> DATA TO PROCESS
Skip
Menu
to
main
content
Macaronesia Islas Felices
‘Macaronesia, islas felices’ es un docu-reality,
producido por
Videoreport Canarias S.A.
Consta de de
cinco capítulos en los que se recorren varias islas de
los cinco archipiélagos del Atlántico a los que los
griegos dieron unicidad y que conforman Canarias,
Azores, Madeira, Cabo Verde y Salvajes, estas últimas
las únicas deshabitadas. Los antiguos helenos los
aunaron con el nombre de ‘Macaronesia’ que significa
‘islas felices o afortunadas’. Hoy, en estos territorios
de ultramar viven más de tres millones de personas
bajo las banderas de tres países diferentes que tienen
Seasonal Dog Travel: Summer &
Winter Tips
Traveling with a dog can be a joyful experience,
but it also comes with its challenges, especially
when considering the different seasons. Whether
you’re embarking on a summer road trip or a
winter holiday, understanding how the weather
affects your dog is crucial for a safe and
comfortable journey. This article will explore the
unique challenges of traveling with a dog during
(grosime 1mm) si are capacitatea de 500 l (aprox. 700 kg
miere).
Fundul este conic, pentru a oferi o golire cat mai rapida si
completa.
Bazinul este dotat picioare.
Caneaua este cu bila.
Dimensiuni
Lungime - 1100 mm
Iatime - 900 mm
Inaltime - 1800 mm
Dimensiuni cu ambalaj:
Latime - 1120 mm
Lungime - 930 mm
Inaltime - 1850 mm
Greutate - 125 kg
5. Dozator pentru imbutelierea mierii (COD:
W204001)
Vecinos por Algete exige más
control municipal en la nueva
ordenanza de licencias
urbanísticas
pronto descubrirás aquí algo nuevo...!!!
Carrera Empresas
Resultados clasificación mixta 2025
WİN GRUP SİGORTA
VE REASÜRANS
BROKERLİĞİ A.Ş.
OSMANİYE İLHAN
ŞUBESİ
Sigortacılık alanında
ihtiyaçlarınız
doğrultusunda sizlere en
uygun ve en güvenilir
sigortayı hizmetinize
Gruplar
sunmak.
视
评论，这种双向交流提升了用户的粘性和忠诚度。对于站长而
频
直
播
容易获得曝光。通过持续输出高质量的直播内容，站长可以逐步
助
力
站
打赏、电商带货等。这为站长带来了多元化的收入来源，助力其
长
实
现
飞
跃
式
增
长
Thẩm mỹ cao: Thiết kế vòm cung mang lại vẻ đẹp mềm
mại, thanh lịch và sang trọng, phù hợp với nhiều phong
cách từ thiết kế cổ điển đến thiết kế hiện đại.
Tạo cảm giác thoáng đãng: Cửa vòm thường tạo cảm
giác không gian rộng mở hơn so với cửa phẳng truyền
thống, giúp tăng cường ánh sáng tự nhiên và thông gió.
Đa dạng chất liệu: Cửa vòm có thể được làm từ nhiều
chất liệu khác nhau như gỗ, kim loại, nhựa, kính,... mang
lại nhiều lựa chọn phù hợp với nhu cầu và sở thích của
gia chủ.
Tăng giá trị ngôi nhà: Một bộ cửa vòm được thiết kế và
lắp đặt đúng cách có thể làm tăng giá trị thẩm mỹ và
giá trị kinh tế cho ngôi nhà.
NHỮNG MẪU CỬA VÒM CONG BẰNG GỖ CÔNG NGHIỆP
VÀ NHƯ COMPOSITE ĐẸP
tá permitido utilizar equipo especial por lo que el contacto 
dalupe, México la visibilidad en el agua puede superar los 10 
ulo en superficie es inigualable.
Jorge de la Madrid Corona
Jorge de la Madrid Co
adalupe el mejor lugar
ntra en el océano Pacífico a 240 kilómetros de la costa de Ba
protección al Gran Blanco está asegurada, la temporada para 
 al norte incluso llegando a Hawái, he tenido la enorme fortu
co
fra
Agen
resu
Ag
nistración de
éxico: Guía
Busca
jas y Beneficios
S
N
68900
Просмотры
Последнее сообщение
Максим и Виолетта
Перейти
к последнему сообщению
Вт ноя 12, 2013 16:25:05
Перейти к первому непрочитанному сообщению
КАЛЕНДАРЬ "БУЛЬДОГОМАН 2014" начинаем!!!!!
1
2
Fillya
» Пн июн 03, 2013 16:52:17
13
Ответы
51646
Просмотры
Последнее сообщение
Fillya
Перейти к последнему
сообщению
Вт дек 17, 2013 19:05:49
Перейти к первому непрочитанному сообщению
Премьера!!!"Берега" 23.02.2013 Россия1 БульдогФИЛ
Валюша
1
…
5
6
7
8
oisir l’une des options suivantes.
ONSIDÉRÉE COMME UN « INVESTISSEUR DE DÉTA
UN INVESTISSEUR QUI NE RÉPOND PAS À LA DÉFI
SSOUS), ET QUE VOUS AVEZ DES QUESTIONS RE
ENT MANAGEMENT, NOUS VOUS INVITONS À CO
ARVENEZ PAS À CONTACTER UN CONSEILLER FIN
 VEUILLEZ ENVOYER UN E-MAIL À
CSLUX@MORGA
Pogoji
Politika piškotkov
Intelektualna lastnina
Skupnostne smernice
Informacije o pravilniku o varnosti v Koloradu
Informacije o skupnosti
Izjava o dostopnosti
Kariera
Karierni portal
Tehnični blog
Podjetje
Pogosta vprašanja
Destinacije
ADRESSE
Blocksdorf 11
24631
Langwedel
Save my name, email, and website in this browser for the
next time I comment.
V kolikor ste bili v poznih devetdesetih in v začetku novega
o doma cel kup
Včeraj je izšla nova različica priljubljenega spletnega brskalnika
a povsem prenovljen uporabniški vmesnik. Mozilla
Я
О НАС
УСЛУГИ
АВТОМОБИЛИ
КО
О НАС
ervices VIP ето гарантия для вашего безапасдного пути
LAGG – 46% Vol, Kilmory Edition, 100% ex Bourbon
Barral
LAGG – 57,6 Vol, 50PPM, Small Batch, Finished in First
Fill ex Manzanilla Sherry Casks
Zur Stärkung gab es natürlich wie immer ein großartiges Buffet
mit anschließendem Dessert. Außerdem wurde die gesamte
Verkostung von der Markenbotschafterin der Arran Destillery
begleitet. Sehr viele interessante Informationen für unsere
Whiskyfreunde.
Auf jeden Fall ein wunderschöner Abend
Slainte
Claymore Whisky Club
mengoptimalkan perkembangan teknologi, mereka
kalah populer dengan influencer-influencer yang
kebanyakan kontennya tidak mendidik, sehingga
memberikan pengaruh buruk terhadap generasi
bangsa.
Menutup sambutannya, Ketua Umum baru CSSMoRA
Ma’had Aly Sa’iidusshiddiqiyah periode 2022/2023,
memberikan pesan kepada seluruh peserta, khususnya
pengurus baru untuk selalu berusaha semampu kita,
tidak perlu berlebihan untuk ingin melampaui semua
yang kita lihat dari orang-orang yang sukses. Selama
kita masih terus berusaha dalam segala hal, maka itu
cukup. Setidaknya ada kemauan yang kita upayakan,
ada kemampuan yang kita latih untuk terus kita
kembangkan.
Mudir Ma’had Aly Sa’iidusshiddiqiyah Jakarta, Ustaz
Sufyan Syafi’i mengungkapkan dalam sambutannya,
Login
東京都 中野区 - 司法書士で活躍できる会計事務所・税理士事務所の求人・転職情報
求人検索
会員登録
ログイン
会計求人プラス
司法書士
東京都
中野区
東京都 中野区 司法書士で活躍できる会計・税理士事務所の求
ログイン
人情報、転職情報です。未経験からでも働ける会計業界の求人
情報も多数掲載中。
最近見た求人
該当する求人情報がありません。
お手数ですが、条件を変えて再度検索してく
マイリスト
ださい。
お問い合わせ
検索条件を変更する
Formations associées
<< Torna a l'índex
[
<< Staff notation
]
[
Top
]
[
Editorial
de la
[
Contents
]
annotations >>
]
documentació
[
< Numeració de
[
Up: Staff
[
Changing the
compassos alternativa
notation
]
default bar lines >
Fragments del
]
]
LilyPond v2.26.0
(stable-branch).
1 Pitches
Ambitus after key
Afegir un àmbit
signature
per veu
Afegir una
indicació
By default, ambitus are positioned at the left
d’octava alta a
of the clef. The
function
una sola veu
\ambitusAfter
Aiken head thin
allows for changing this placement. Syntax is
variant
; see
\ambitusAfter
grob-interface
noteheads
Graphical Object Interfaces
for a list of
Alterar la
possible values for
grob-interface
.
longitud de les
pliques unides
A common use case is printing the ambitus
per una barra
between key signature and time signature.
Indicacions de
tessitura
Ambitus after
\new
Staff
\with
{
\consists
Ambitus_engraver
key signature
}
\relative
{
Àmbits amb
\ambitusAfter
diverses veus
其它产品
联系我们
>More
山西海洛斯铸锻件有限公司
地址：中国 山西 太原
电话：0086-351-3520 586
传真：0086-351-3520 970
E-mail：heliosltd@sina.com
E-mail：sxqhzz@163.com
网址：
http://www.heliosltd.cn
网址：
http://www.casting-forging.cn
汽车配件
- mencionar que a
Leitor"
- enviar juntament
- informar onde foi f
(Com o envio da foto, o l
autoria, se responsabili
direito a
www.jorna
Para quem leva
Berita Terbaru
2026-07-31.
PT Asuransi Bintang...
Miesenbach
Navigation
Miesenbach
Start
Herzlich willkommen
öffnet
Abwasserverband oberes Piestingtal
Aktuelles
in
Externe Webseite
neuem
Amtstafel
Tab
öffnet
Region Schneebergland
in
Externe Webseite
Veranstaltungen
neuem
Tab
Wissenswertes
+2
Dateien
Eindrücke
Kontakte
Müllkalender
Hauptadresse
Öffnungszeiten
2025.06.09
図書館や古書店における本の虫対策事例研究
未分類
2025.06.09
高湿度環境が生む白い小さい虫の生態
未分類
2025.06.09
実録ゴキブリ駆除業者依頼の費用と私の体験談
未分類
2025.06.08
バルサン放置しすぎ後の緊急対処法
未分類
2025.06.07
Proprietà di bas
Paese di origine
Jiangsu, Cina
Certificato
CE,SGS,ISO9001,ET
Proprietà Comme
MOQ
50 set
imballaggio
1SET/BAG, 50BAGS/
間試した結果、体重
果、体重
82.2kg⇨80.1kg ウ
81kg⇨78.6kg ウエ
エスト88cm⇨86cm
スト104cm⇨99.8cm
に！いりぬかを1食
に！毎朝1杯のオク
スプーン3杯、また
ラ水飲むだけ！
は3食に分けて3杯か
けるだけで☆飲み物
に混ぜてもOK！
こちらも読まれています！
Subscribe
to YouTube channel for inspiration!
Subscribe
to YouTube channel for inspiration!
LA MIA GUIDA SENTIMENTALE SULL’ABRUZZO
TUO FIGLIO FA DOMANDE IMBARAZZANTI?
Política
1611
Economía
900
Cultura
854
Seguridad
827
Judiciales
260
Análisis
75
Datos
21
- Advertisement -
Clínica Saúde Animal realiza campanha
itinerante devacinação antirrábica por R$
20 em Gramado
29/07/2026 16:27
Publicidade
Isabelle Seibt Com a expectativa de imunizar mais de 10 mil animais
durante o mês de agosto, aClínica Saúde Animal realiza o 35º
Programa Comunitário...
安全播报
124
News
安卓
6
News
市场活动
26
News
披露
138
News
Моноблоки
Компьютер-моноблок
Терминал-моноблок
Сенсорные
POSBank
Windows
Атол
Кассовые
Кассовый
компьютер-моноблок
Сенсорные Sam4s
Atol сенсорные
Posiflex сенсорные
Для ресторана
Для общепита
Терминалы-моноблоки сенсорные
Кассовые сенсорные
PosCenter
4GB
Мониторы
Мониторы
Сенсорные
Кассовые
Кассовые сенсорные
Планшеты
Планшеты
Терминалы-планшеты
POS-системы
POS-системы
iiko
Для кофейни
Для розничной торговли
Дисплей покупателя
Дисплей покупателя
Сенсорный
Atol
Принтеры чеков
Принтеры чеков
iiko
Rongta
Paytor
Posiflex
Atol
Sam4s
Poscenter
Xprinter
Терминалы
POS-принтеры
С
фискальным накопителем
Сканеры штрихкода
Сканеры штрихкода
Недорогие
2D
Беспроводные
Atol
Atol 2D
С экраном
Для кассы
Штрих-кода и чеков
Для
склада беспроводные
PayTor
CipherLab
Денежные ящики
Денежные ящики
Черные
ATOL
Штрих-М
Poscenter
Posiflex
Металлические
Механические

> WORK REQUIRED
As the answer, set down only the lines from the data above between the one holding "Thẩm mỹ cao: Thiết" and the one holding "chất liệu khác", inclusive, exactly as they read.

> RESPONSE BELOW
Thẩm mỹ cao: Thiết kế vòm cung mang lại vẻ đẹp mềm
mại, thanh lịch và sang trọng, phù hợp với nhiều phong
cách từ thiết kế cổ điển đến thiết kế hiện đại.
Tạo cảm giác thoáng đãng: Cửa vòm thường tạo cảm
giác không gian rộng mở hơn so với cửa phẳng truyền
thống, giúp tăng cường ánh sáng tự nhiên và thông gió.
Đa dạng chất liệu: Cửa vòm có thể được làm từ nhiều
chất liệu khác nhau như gỗ, kim loại, nhựa, kính,... mang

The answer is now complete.